Vitamin E plays many different roles in helping us stay healthy and is known for its powerful antioxidant properties.

Where do I find vitamin E?

  • The richest sources of vitamin E are found in wheat germ and in plant oils such as olive oil, corn and soya oil. Vitamin E is also found in nuts, seeds, avocados, eggs, asparagus, sweet potatoes, liver and dark leafy vegetables such as spinach.
  • Men need 4mg of vitamin E a day and women need 3mg.
  • Vitamin E is also available in supplements as tables, capsules and topical oils. These should be stored in cool, dark places as heat and light will reduce potency.

Why do I need vitamin E?

Vitamin E is a powerful antioxidant which means it helps protect our cell membranes against damage from free radicals (free radicals are linked to diseases including cancer and heart disease).

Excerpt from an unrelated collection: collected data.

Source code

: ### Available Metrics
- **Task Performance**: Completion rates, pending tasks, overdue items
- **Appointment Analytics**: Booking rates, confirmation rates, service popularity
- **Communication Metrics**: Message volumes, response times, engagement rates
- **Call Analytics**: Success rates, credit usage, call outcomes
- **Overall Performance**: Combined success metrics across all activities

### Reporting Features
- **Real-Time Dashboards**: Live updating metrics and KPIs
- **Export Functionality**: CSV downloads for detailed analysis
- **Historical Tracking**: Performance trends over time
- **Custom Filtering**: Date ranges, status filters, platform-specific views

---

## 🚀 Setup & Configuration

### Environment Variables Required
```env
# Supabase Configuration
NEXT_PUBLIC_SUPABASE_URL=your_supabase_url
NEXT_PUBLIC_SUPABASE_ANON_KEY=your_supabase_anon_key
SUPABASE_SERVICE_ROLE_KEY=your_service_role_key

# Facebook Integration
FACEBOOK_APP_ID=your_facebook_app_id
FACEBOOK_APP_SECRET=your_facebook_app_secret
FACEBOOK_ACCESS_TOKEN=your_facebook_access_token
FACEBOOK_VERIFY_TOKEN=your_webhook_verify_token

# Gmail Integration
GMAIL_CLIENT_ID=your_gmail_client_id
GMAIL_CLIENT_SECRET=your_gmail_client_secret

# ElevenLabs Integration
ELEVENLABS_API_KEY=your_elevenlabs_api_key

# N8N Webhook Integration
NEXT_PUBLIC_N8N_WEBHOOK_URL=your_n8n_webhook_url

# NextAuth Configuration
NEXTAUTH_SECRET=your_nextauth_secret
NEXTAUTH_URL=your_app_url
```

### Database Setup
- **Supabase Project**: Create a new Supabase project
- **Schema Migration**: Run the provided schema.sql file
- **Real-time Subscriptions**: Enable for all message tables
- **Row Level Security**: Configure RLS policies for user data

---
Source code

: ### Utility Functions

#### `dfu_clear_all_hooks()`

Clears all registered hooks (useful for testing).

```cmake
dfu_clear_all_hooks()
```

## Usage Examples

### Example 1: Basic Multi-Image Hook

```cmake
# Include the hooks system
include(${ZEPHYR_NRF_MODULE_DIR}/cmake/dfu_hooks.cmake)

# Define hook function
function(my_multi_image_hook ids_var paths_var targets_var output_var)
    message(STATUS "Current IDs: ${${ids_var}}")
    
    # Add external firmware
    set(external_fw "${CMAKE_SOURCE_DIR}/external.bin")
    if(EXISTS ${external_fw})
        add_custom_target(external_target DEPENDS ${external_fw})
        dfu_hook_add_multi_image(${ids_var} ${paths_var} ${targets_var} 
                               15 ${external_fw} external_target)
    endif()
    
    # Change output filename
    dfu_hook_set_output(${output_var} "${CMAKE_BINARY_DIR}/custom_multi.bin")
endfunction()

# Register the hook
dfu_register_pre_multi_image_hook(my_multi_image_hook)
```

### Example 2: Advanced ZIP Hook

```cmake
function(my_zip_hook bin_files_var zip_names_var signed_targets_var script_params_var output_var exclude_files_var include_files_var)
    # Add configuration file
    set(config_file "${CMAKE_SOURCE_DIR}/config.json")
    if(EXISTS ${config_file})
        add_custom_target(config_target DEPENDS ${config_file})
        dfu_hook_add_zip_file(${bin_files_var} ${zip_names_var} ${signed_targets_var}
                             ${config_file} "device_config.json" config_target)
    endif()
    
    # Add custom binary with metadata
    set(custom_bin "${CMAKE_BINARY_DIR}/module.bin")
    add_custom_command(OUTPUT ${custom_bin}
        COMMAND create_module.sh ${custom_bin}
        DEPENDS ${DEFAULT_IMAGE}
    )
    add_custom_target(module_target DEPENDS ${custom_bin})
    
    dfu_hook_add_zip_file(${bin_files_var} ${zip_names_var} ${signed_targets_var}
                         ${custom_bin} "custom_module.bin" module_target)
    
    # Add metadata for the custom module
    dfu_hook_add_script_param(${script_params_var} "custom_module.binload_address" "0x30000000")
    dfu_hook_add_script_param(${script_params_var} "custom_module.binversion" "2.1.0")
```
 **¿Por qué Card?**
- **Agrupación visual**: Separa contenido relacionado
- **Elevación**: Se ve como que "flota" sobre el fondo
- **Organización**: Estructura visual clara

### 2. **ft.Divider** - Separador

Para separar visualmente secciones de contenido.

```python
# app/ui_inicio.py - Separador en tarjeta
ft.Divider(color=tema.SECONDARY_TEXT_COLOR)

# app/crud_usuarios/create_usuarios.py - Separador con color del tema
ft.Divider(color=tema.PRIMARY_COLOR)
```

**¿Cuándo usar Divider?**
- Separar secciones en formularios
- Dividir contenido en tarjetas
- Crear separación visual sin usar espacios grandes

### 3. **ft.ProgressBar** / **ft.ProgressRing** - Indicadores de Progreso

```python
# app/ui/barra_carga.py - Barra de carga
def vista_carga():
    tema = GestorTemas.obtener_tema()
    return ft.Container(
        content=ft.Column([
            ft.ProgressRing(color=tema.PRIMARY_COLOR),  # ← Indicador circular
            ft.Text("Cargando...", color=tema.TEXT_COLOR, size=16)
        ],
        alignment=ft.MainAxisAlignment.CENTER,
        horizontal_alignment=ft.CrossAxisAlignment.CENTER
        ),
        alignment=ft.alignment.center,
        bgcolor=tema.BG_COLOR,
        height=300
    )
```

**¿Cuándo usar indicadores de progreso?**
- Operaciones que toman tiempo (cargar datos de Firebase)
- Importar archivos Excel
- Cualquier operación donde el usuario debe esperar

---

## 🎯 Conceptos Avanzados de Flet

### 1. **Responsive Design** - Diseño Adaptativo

We need vitamin E for skeletal, cardiac and muscle maintenance. Vitamin E also assists in red blood cell formation and enables the body to use vitamin K. It is though vitamin E may also boost the immune system.

Creams containing vitamin E can help speed up healing reducing the appearance of scars and blemishes.

How will I know if I am lacking in vitamin E?

A vitamin E deficiency is rare. Those at risk include people with rare disorders who can’t absorb fat properly and some premature or low birth weight babies. Symptoms include diarrhoea, loss of muscle mass, muscle weakness, vision problems, unsteadiness and eventually liver and kidney problems.

Can vitamin E ever be harmful?

Your body is able to store vitamin E for future use so you do not need it in your diet every day. There is currently insufficient evidence to know the long-term effects of taking high doses of vitamin E. According to the Department of Health 540mg or less a day of vitamin E supplements is unlikely to cause any harm.

In very high doses it is possible that vitamin E may interfere with the body’s ability to clot blood which could pose a problem to people already taking blood-thinning drugs such as warfarin or aspirin.